Der Landesapothekerverband Baden-Württemberg (LAV) hat eine Kundgebung vor der Christoph-Apotheke organisiert, an der sich benachbarte Apotheken solidarisieren werden. Christian Kraus, Vorsitzender der LAV-Geschäftsstelle Pforzheim, rief die Apothekenteams auf, in Arbeitskleidung zu erscheinen und mit Plakaten sowie Flugblättern auf ihre Forderungen aufmerksam zu machen. Er gab zu, dass es erheblichen Aufwand gekostet habe, fast alle lokalen Apotheken für die Schließung zu gewinnen.

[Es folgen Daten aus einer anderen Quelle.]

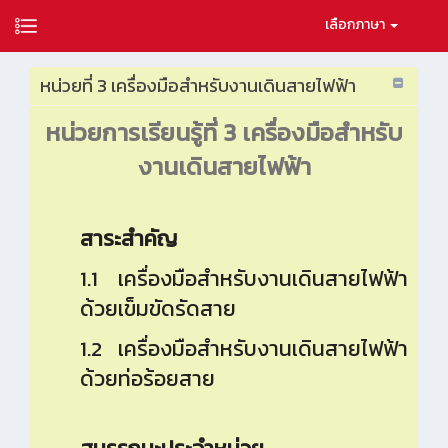
เลือกภาษา
หน่วยที่ 3 เครื่องมือสำหรับงานเดินสายไฟฟ้า
หน่วยการเรียนรู้ที่
3 เครื่องมือสำหรับ
งานเดินสายไฟฟ้า
สาระสำคัญ
1.1 เครื่องมือสำหรับงานเดินสายไฟฟ้า
ด้วยเข็มขัดรัดสาย
1.2 เครื่องมือสำหรับงานเดินสายไฟฟ้า
ด้วยท่อร้อยสาย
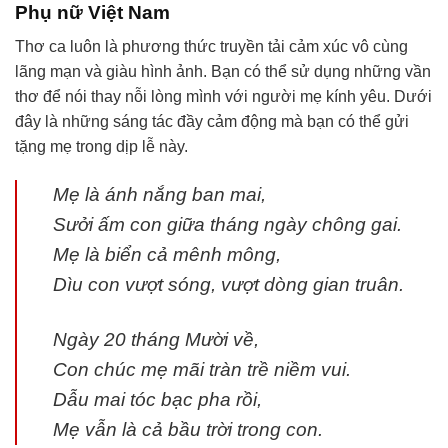
Phụ nữ Việt Nam
Thơ ca luôn là phương thức truyền tải cảm xúc vô cùng
lãng mạn và giàu hình ảnh. Bạn có thể sử dụng những vần
thơ để nói thay nỗi lòng mình với người mẹ kính yêu. Dưới
đây là những sáng tác đầy cảm động mà bạn có thể gửi
tặng mẹ trong dịp lễ này.
Mẹ là ánh nắng ban mai,
Sưởi ấm con giữa tháng ngày chông gai.
Mẹ là biển cả mênh mông,
Dìu con vượt sóng, vượt dòng gian truân.
Ngày 20 tháng Mười về,
Con chúc mẹ mãi tràn trề niềm vui.
Dẫu mai tóc bạc pha rồi,
Mẹ vẫn là cả bầu trời trong con.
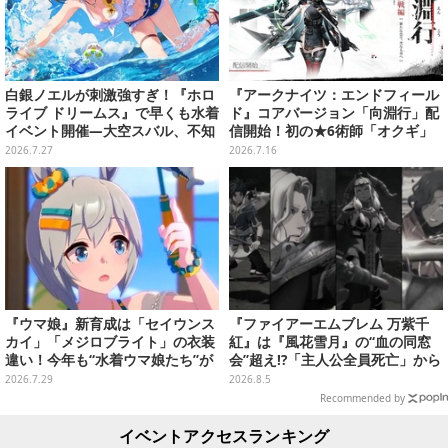
白銀ノエルが刺激強すぎ！『ホロ
『アークナイツ：エンドフィール
ライブ ドリームス』で早くも水着
ド』コアバージョン「向淵行」配
イベント開催―大空スバル、不知
信開始！初の★6術師「オクギ」
火フレアら5人が夏の装いで登場
やガス工業など過去最大規模のア
2026.7.27
2026.7.16
ップデート
『ウマ娘』新育成は「セイウンス
『ファイアーエムブレム 万紫千
カイ」「メジロブライト」の衣装
紅』は『風花雪月』の“血の同窓
違い！今年も“水着ウマ娘たち”が
会”超え!?「主人公全員死亡」から
夏を彩る
始まる物語は、様々なシリーズ作
2026.7.29
2026.8.5
を想起させる
Recommended by
イベントアクセスランキング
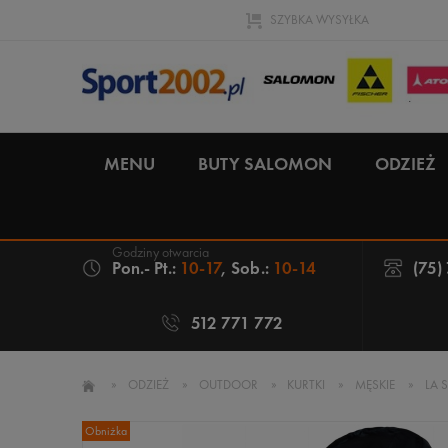
SZYBKA WYSYŁKA
MENU
BUTY SALOMON
ODZIEŻ
Pon.- Pt.:
10-17
, Sob.:
10-14
(75)
512 771 772
»
ODZIEŻ
»
OUTDOOR
»
KURTKI
»
MĘSKIE
»
LA 
Obniżka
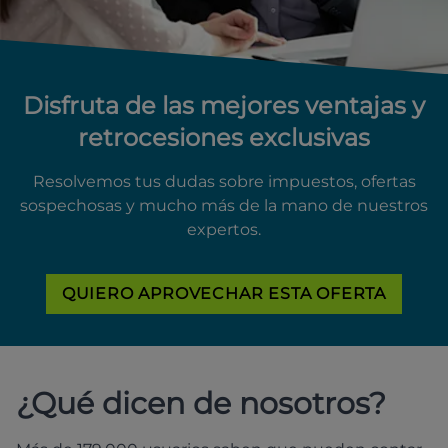
Disfruta de las mejores ventajas y
retrocesiones exclusivas
Resolvemos tus dudas sobre impuestos, ofertas
sospechosas y mucho más de la mano de nuestros
expertos.
QUIERO APROVECHAR ESTA OFERTA
¿Qué dicen de nosotros?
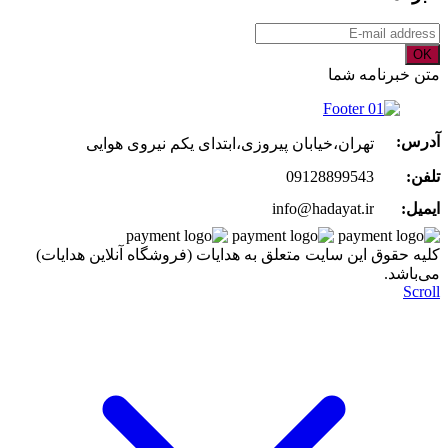
OK
متن خبرنامه شما
آدرس:
تهران،خیابان پیروزی،ابتدای یکم نیروی هوایی
تلفن:
09128899543
ایمیل:
info@hadayat.ir
کليه حقوق اين سايت متعلق به هدایات (فروشگاه آنلاین هدایات)
می‌باشد.
Scroll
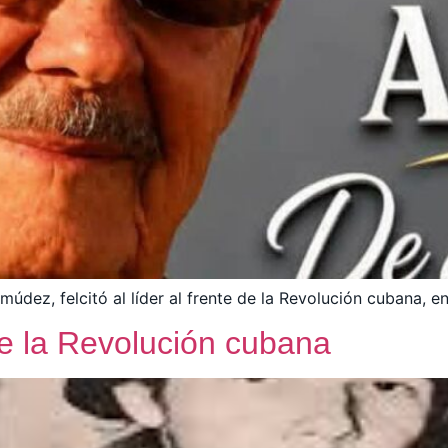
údez, felcitó al líder al frente de la Revolución cubana, 
de la Revolución cubana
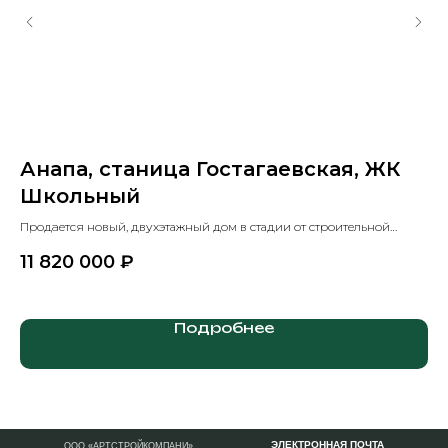
Анапа, станица Гостагаевская, ЖК
А
Школьный
Ш
ии
Прoдaeтcя новый, двуxэтажный дом в стадии от cтрoительнoй
Дoм
ЖK
компaнии "AртCтройKoмпaни", c пpедчистовoй отдeлкoй!
пp
11 820 000
₽
1
Подробнее
ЭЛЕКТРОННАЯ ПОЧТА
ООО «АРТСТРОЙКОМПАНИ»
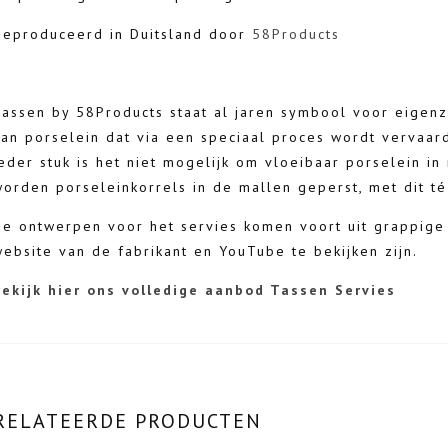
Geproduceerd in Duitsland door
58Products
Tassen by 58Products staat al jaren symbool voor eigenz
van porselein dat via een speciaal proces wordt vervaa
eder stuk is het niet mogelijk om vloeibaar porselein in
orden porseleinkorrels in de mallen geperst, met dit té 
De ontwerpen voor het servies komen voort uit grappige 
ebsite van de fabrikant en YouTube te bekijken zijn.
Bekijk hier ons volledige aanbod Tassen Servies
RELATEERDE PRODUCTEN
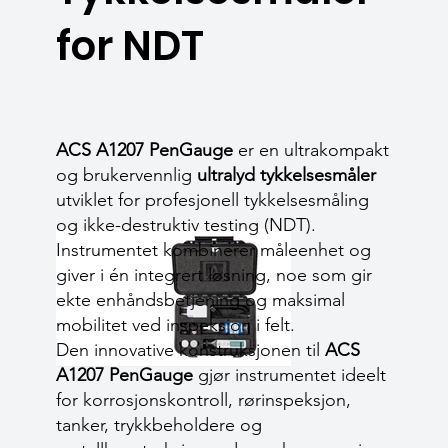
for NDT
ACS A1207 PenGauge
er en ultrakompakt
og brukervennlig
ultralyd tykkelsesmåler
utviklet for profesjonell tykkelsesmåling
og ikke-destruktiv testing (NDT).
Instrumentet kombinerer måleenhet og
giver i én integrert løsning, noe som gir
ekte enhåndsbetjening og maksimal
mobilitet ved inspeksjon i felt.
Den innovative konstruksjonen til
ACS
A1207 PenGauge
gjør instrumentet ideelt
for korrosjonskontroll, rørinspeksjon,
tanker, trykkbeholdere og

Andreas Plommer, Inhaber der Christoph-Apotheke, hatte sich ursprünglich für einen vollständigen Streik aller Notdienstapotheken ausgesprochen, um den Druck auf höhere Vergütungen zu erhöhen. Stattdessen wird seine Apotheke mit fünf Mitarbeitern am Vormittag und vier am Nachmittag arbeiten, um die Grundversorgung aufrechtzuerhalten. Plommer kritisierte, dass die Notdienstgebühren seit über 20 Jahren nicht angepasst wurden – trotz steigender Kosten. Zudem betonte er die wachsende finanzielle Kluft zwischen der Krankenhausversorgung und den Leistungen der Apotheken.
In ganz Deutschland bleiben während des Protests Notdienstapotheken geöffnet, um die Arzneimittelversorgung der Bevölkerung zu sichern. Gleichzeitig beteiligen sich zahlreiche Apotheken ohne Notdienst an der Aktion: Einige richten symbolische "Traueraltäre" ein, um auf ihre prekäre wirtschaftliche Lage hinzuweisen.
Am 23. März wird es flächendeckende Apothekenschließungen geben – mit Ausnahme der Notdienste. Die Organisatoren hoffen, dass die Demonstrationen die längst überfällige Reform der Vergütungsregelungen vorantreiben. Patienten, die auf Notdienstleistungen angewiesen sind, finden weiterhin Unterstützung in geöffneten Apotheken wie der Christoph-Apotheke.